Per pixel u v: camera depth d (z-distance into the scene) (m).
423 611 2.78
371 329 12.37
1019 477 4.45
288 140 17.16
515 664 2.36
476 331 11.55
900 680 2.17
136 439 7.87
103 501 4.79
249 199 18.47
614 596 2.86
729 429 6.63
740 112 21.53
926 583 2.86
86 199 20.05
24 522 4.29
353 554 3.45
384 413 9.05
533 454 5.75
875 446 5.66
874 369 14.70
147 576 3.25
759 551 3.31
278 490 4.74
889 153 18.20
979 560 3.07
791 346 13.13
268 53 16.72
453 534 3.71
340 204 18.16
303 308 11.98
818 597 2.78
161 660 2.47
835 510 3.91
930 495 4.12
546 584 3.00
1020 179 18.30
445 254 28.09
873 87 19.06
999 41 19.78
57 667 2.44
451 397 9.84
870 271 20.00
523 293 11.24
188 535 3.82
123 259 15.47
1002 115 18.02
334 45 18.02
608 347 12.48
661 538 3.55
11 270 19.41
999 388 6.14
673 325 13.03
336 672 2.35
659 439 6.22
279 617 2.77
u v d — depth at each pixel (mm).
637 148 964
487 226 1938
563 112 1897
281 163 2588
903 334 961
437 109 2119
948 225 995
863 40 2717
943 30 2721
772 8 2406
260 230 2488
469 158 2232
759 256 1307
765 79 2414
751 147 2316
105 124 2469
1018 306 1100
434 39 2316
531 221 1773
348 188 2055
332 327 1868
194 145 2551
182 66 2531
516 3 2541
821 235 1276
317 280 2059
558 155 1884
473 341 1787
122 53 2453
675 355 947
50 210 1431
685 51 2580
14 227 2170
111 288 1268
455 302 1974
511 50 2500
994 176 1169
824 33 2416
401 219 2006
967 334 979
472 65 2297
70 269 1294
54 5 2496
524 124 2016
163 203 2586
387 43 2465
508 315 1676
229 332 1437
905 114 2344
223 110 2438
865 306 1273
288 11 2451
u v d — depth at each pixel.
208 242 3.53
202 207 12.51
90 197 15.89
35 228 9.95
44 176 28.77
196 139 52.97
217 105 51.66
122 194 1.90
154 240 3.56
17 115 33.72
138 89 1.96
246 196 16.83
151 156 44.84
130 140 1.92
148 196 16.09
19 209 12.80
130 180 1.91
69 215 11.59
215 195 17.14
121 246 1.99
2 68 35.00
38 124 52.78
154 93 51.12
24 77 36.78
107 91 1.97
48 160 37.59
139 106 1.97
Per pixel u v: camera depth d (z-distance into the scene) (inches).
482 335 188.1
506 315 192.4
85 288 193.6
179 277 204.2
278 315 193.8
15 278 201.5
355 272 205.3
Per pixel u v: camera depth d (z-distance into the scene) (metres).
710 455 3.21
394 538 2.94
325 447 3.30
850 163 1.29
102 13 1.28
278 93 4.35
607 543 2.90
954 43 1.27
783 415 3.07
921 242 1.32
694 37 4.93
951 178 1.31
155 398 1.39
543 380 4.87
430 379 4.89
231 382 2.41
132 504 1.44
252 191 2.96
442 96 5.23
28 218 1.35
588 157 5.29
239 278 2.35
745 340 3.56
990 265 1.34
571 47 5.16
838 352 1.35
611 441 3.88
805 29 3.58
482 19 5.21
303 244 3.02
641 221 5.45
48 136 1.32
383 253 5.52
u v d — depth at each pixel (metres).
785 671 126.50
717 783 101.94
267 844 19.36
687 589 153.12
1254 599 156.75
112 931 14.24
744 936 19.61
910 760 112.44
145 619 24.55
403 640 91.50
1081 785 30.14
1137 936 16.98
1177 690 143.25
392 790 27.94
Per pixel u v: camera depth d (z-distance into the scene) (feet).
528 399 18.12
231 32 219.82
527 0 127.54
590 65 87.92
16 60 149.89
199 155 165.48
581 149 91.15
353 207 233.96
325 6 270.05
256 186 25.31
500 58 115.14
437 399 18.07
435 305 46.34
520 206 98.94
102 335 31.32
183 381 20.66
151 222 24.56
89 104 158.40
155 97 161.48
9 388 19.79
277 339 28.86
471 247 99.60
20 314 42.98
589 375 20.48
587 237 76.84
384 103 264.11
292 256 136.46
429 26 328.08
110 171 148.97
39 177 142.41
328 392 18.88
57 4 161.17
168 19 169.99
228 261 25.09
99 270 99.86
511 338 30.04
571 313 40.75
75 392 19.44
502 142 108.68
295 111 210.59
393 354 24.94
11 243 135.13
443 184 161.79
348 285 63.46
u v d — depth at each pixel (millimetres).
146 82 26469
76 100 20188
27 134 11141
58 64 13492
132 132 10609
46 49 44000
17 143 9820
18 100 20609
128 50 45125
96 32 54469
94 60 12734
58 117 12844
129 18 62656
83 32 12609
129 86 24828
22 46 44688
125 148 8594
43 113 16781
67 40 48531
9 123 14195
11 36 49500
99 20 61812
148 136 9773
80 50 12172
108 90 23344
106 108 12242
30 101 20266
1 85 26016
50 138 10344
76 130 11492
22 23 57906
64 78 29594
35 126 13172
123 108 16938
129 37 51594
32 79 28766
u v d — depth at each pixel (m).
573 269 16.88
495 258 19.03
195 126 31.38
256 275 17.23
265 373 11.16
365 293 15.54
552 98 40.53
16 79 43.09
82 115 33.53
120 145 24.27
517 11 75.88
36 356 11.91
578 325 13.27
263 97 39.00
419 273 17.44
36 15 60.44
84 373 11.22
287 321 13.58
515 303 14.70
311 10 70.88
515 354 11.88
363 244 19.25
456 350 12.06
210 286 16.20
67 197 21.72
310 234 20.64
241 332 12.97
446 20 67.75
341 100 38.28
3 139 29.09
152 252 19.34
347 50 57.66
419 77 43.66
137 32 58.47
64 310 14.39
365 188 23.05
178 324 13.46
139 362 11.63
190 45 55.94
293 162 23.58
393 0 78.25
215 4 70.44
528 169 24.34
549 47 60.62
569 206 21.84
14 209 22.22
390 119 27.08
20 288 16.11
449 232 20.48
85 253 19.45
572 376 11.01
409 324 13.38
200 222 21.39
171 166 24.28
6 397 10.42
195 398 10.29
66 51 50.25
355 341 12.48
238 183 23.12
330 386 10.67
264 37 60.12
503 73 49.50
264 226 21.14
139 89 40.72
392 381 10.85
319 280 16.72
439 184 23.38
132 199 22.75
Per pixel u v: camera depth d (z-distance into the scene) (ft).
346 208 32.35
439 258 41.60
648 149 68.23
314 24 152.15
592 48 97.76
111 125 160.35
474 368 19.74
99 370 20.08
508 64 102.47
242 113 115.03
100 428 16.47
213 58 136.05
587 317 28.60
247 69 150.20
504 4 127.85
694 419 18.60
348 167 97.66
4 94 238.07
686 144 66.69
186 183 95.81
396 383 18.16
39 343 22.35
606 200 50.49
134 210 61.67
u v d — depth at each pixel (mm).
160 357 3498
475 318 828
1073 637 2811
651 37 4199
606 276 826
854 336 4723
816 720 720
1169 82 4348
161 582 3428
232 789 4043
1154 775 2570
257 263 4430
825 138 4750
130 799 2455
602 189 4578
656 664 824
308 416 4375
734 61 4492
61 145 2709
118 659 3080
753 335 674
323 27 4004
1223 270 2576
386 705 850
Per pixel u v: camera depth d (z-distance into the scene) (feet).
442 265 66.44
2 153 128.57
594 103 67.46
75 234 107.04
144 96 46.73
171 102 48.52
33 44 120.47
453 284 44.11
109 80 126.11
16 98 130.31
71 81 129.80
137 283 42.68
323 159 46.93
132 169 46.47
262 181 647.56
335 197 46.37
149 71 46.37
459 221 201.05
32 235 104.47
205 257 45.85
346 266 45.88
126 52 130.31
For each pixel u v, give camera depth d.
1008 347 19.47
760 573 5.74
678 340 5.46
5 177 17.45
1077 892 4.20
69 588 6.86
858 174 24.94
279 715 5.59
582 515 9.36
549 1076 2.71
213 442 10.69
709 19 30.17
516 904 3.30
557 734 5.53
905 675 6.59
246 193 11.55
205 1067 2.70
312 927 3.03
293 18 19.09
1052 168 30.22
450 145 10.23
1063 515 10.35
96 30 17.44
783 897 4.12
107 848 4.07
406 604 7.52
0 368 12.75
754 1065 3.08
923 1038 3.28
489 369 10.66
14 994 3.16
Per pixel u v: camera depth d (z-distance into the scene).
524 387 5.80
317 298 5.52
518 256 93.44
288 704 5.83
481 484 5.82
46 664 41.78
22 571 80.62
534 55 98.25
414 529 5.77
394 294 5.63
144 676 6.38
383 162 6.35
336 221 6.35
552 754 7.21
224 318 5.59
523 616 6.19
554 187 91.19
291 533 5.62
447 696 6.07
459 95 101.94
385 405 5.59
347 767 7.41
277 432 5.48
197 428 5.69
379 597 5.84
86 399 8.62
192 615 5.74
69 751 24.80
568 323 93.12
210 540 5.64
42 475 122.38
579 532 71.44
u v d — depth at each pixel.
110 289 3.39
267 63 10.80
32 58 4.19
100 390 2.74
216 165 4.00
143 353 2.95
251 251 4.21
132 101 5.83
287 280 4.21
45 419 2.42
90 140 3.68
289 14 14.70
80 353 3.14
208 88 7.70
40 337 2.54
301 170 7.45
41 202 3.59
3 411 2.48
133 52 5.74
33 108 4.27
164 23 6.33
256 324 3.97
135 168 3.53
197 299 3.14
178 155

○ ○ ○ ○ ○ ○ ○

§ Work task
Take the lines above from the one holding "107 848 4.07" to the last and output them exactly.

§ Exercise solution
107 848 4.07
406 604 7.52
0 368 12.75
754 1065 3.08
923 1038 3.28
489 369 10.66
14 994 3.16
Per pixel u v: camera depth d (z-distance into the scene).
524 387 5.80
317 298 5.52
518 256 93.44
288 704 5.83
481 484 5.82
46 664 41.78
22 571 80.62
534 55 98.25
414 529 5.77
394 294 5.63
144 676 6.38
383 162 6.35
336 221 6.35
552 754 7.21
224 318 5.59
523 616 6.19
554 187 91.19
291 533 5.62
447 696 6.07
459 95 101.94
385 405 5.59
347 767 7.41
277 432 5.48
197 428 5.69
379 597 5.84
86 399 8.62
192 615 5.74
69 751 24.80
568 323 93.12
210 540 5.64
42 475 122.38
579 532 71.44
u v d — depth at each pixel.
110 289 3.39
267 63 10.80
32 58 4.19
100 390 2.74
216 165 4.00
143 353 2.95
251 251 4.21
132 101 5.83
287 280 4.21
45 419 2.42
90 140 3.68
289 14 14.70
80 353 3.14
208 88 7.70
40 337 2.54
301 170 7.45
41 202 3.59
3 411 2.48
133 52 5.74
33 108 4.27
164 23 6.33
256 324 3.97
135 168 3.53
197 299 3.14
178 155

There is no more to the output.